There's good reason for trying to attract the younger demographic: 12- to 19-year-olds are the fastest growing segment of the population and a powerful economic force, spending $172 billion last year, according to consulting firm Teenage Research Unlimited. "They will also grow up as Target shoppers," Klinefelter adds.


  With the weak economy, teens, too, are more inclined to shop at a discounter, says NPD's Cohen. Eying a $24.99 pair of Mossimo jeans on a recent trip to a Chicago Target, 17-year-old Danielle Daker says she can nearly buy two pairs for the price of one at specialty stores such as Gap or Express. Besides, she says, "The Mossimo label is more cool than Gap." The shift of younger shoppers toward the discount channel is also reflected in broader numbers: Apparel sales to 13- to 17-year-olds rose by 14.7% last year at discounters, compared to flat sales at department and specialty stores, according to NPD.

By positioning itself as a trendier retailer and offering designer goods other sellers don't have, Target differentiates itself from its toughest rival -- Wal-Mart.
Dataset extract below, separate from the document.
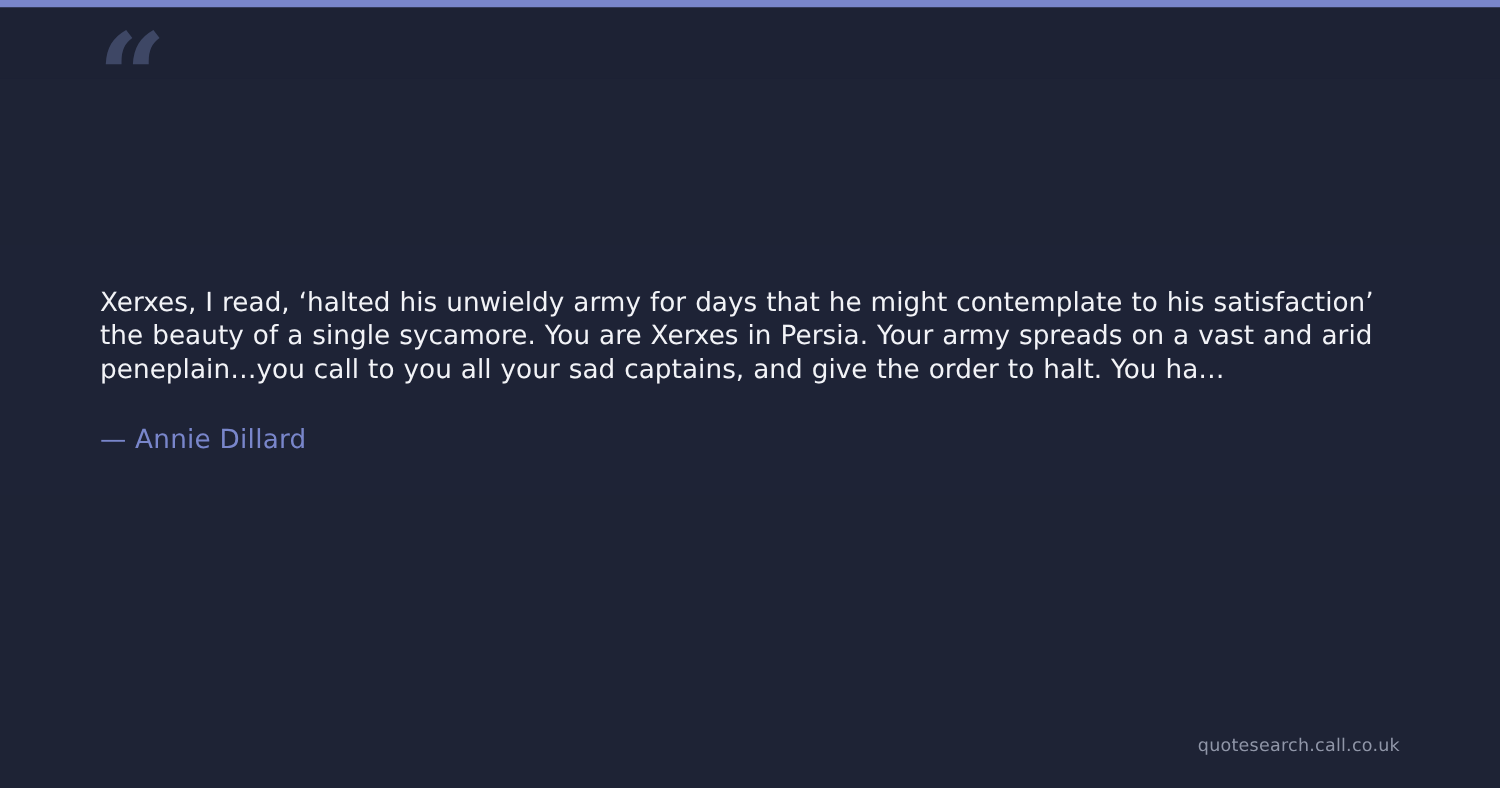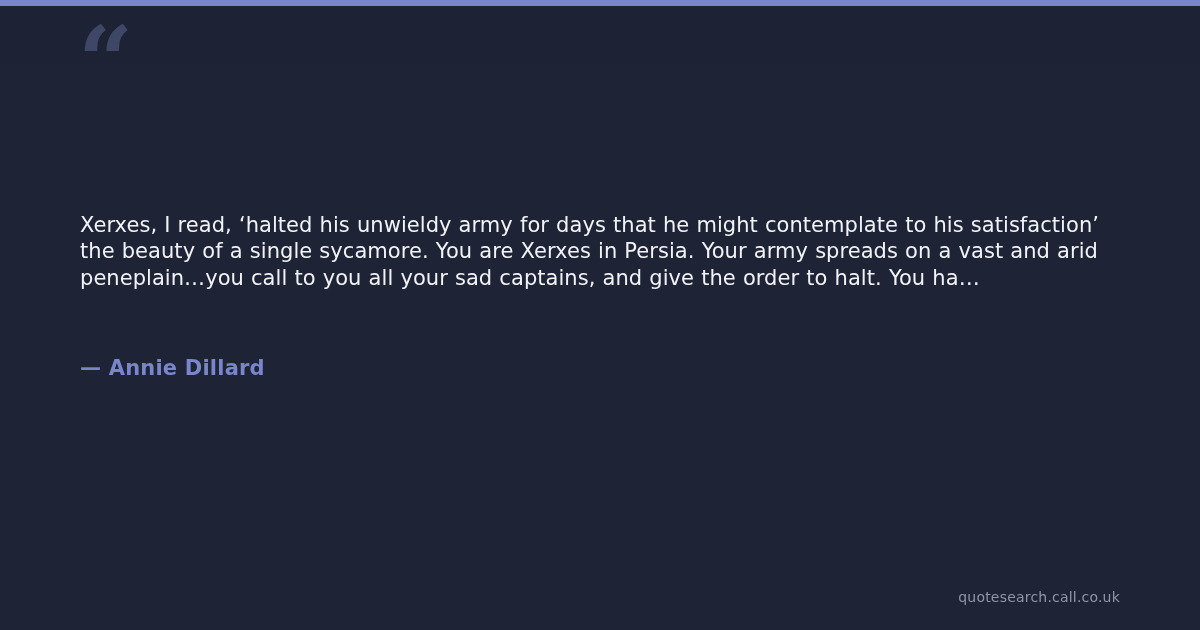"Xerxes, I read, ‘halted his" .quote-body { top: 212px -> 229px }
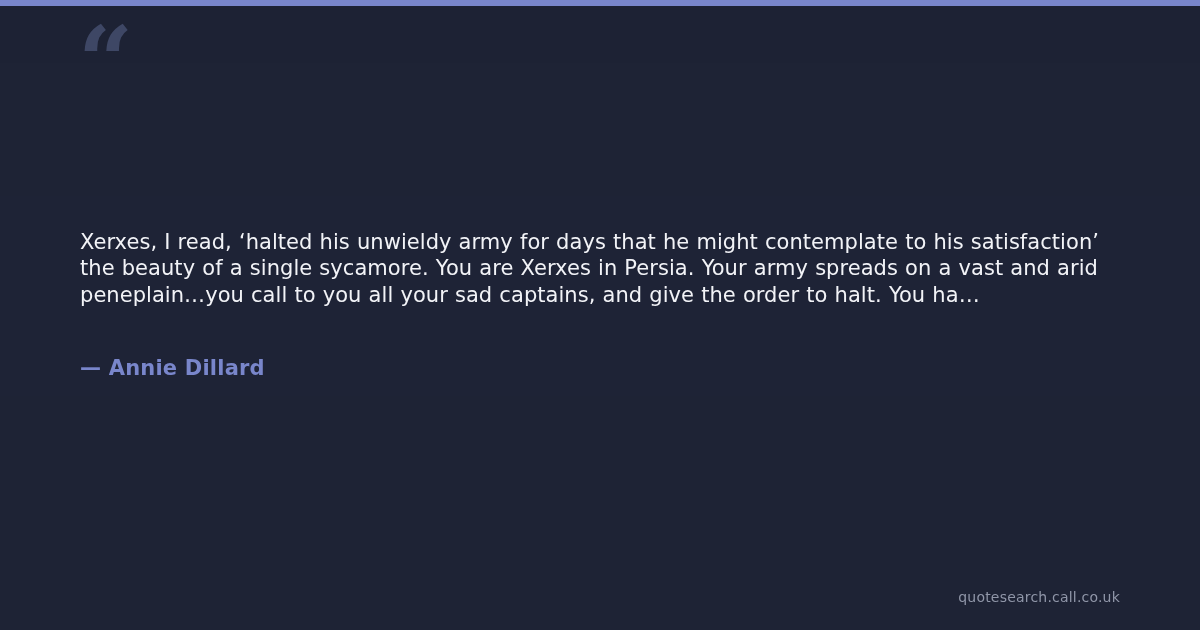"— Annie Dillard" .attribution { font-weight: 700 -> 400; top: 355px -> 338px }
In fact, Kmart's effort to match its prices with superefficient Wal-Mart helped push it into bankruptcy protection.

Having more unique merchandise to attract shoppers allows Target to evade this trap and price everyday items at a price that's three to five percentage points higher, Merrill Lynch estimates. This has helped overall profits. Securities firm Legg Mason Wood Walker estimates that Target's operating profit as a percent of sales rose last fiscal year to 7%, from 6.8% the year before. (Target will report fourth-quarter and annual results on Feb. 28.) Wal-Mart's operating margin declined to 5.5%, from 6%, as it expanded sales of lower-price grocery items.


  Alliances with designers is also a strategy that's difficult for Wal-Mart to follow. Target's cachet as a style-conscious discounter gives it an advantage in teaming up with higher-end designers, who might not want to be associated Wal-mart. "The aesthetic is very much different," says Ecko's spokesman, Artus Conception. "When you walk into Target, it feels like a fashion house."

Still, Target faces several risks. Fashion is far more treacherous because it's easy to misjudge what consumers want. Some analysts wonder if this strategy could ultimately make Target's business more volatile. As it expands its designer lines, the retailer's earnings will face more exposure to fashion missteps, notes UBS analyst Linda Kristiansen.

Target also aims at a broad audience in terms of age and income, which is a far more challenging prospect when it comes to fashion. Consider Gap's Old Navy unit, which was once considered quite trendy but now is regarded by much of its audience as old hat. So far, Target has gotten it right, but not long ago Old Navy could do no wrong, either. The key will be whether the retailer can continue to answer the question: What's hip?